Offenheit ist Trumpf und sorgt dafür, dass Kinder und Jugendliche mit Epilepsie lernen, so normal wie nur irgend möglich mit ihrer Erkrankung umzugehen.

 

Klassenlehrer sollten – auch bei Anfallsfreiheit – über die Epilepsie bzw. mögliche Anfälle Bescheid wissen. Somit können sie auf die Besonderheiten des Kindes Rücksicht nehmen „im Fall der Fälle“ entsprechend reagieren.

 

Treten während der Schulzeit keine Anfälle auf, dann ist es nicht unbedingt nötig, Mitschüler über die Erkrankung zu informieren.
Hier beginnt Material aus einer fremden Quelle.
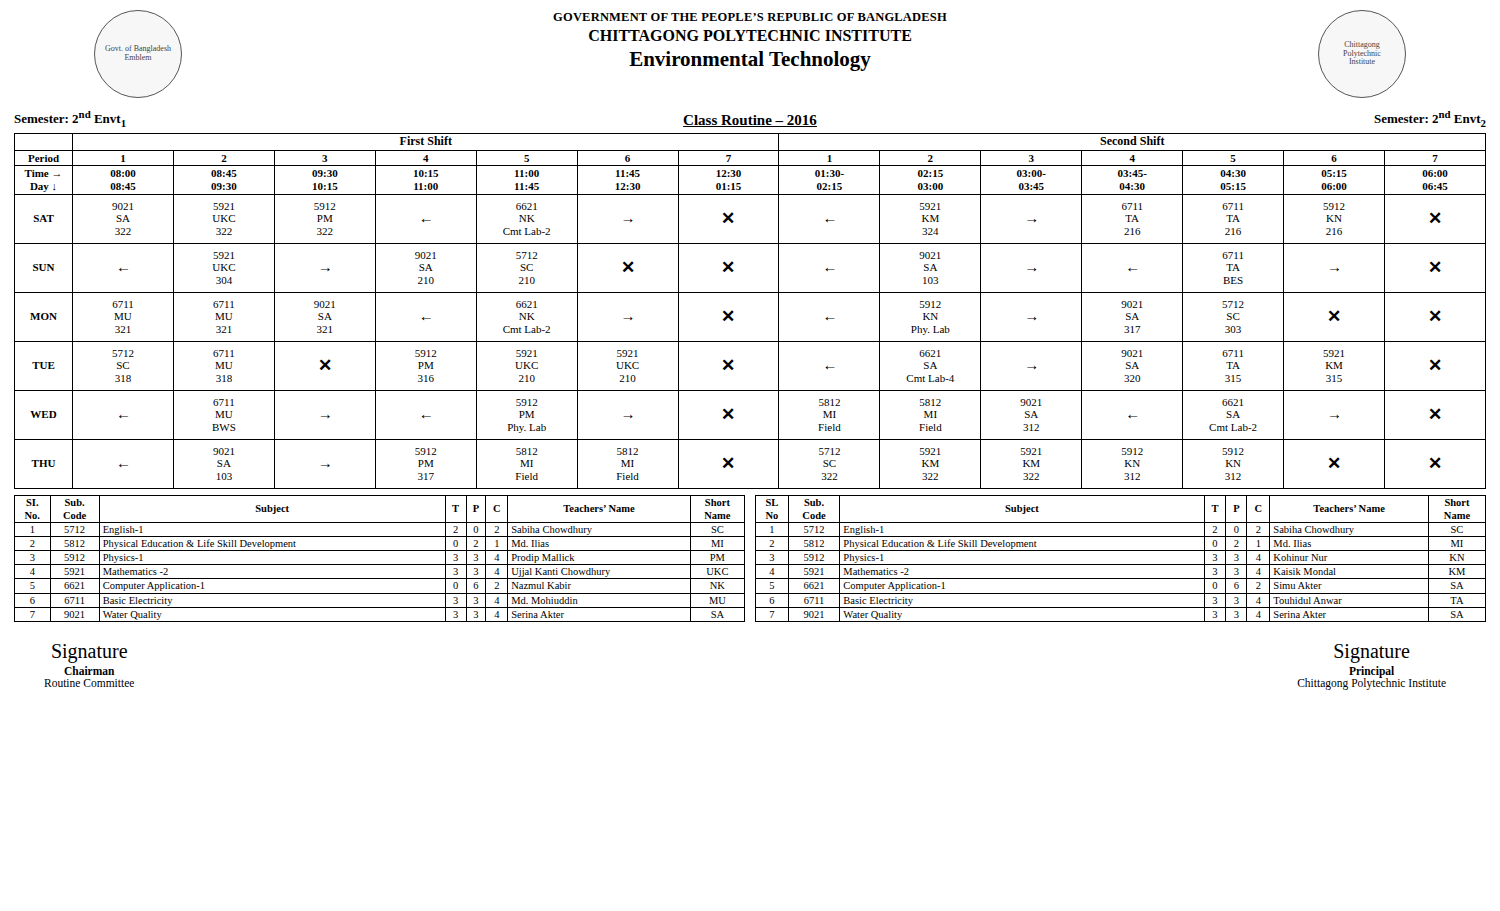Govt. of Bangladesh
Emblem
Chittagong
Polytechnic
Institute
GOVERNMENT OF THE PEOPLE’S REPUBLIC OF BANGLADESH
CHITTAGONG POLYTECHNIC INSTITUTE
Environmental Technology
Semester: 2nd Envt1
Class Routine – 2016
Semester: 2nd Envt2
| | First Shift | Second Shift |
| --- | --- | --- |
| Period | 1 | 2 | 3 | 4 | 5 | 6 | 7 | 1 | 2 | 3 | 4 | 5 | 6 | 7 |
| Time → Day ↓ | 08:00 08:45 | 08:45 09:30 | 09:30 10:15 | 10:15 11:00 | 11:00 11:45 | 11:45 12:30 | 12:30 01:15 | 01:30- 02:15 | 02:15 03:00 | 03:00- 03:45 | 03:45- 04:30 | 04:30 05:15 | 05:15 06:00 | 06:00 06:45 |
| SAT | 9021 SA 322 | 5921 UKC 322 | 5912 PM 322 | ← | 6621 NK Cmt Lab-2 | → | ✕ | ← | 5921 KM 324 | → | 6711 TA 216 | 6711 TA 216 | 5912 KN 216 | ✕ |
| SUN | ← | 5921 UKC 304 | → | 9021 SA 210 | 5712 SC 210 | ✕ | ✕ | ← | 9021 SA 103 | → | ← | 6711 TA BES | → | ✕ |
| MON | 6711 MU 321 | 6711 MU 321 | 9021 SA 321 | ← | 6621 NK Cmt Lab-2 | → | ✕ | ← | 5912 KN Phy. Lab | → | 9021 SA 317 | 5712 SC 303 | ✕ | ✕ |
| TUE | 5712 SC 318 | 6711 MU 318 | ✕ | 5912 PM 316 | 5921 UKC 210 | 5921 UKC 210 | ✕ | ← | 6621 SA Cmt Lab-4 | → | 9021 SA 320 | 6711 TA 315 | 5921 KM 315 | ✕ |
| WED | ← | 6711 MU BWS | → | ← | 5912 PM Phy. Lab | → | ✕ | 5812 MI Field | 5812 MI Field | 9021 SA 312 | ← | 6621 SA Cmt Lab-2 | → | ✕ |
| THU | ← | 9021 SA 103 | → | 5912 PM 317 | 5812 MI Field | 5812 MI Field | ✕ | 5712 SC 322 | 5921 KM 322 | 5921 KM 322 | 5912 KN 312 | 5912 KN 312 | ✕ | ✕ |
| SI. No. | Sub. Code | Subject | T | P | C | Teachers’ Name | Short Name |
| --- | --- | --- | --- | --- | --- | --- | --- |
| 1 | 5712 | English-1 | 2 | 0 | 2 | Sabiha Chowdhury | SC |
| 2 | 5812 | Physical Education & Life Skill Development | 0 | 2 | 1 | Md. Ilias | MI |
| 3 | 5912 | Physics-1 | 3 | 3 | 4 | Prodip Mallick | PM |
| 4 | 5921 | Mathematics -2 | 3 | 3 | 4 | Ujjal Kanti Chowdhury | UKC |
| 5 | 6621 | Computer Application-1 | 0 | 6 | 2 | Nazmul Kabir | NK |
| 6 | 6711 | Basic Electricity | 3 | 3 | 4 | Md. Mohiuddin | MU |
| 7 | 9021 | Water Quality | 3 | 3 | 4 | Serina Akter | SA |
| SL No | Sub. Code | Subject | T | P | C | Teachers’ Name | Short Name |
| --- | --- | --- | --- | --- | --- | --- | --- |
| 1 | 5712 | English-1 | 2 | 0 | 2 | Sabiha Chowdhury | SC |
| 2 | 5812 | Physical Education & Life Skill Development | 0 | 2 | 1 | Md. Ilias | MI |
| 3 | 5912 | Physics-1 | 3 | 3 | 4 | Kohinur Nur | KN |
| 4 | 5921 | Mathematics -2 | 3 | 3 | 4 | Kaisik Mondal | KM |
| 5 | 6621 | Computer Application-1 | 0 | 6 | 2 | Simu Akter | SA |
| 6 | 6711 | Basic Electricity | 3 | 3 | 4 | Touhidul Anwar | TA |
| 7 | 9021 | Water Quality | 3 | 3 | 4 | Serina Akter | SA |
Signature
Chairman
Routine Committee
Signature
Principal
Chittagong Polytechnic Institute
Sollten jedoch Anfälle möglich sein, so empfiehlt es sich, die Klasse aufzuklären und mit ihr einen Notfallplan zu erarbeiten – vorausgesetzt der betroffene Schüler ist mit der Information seiner Klassenkameraden einverstanden. Dies hilft allen, bei einem Anfall richtig zu handeln und ggf. notwendige Erste-Hilfe-Maßnahmen einzuleiten.

 

Auch eine Schulung ist für Lehrkräfte und Mitschüler eine Möglichkeit, Sicherheit im Umgang mit der Erkrankung zu gewinnen (siehe Punkt 3.4 Schulungen für Fachpersonal).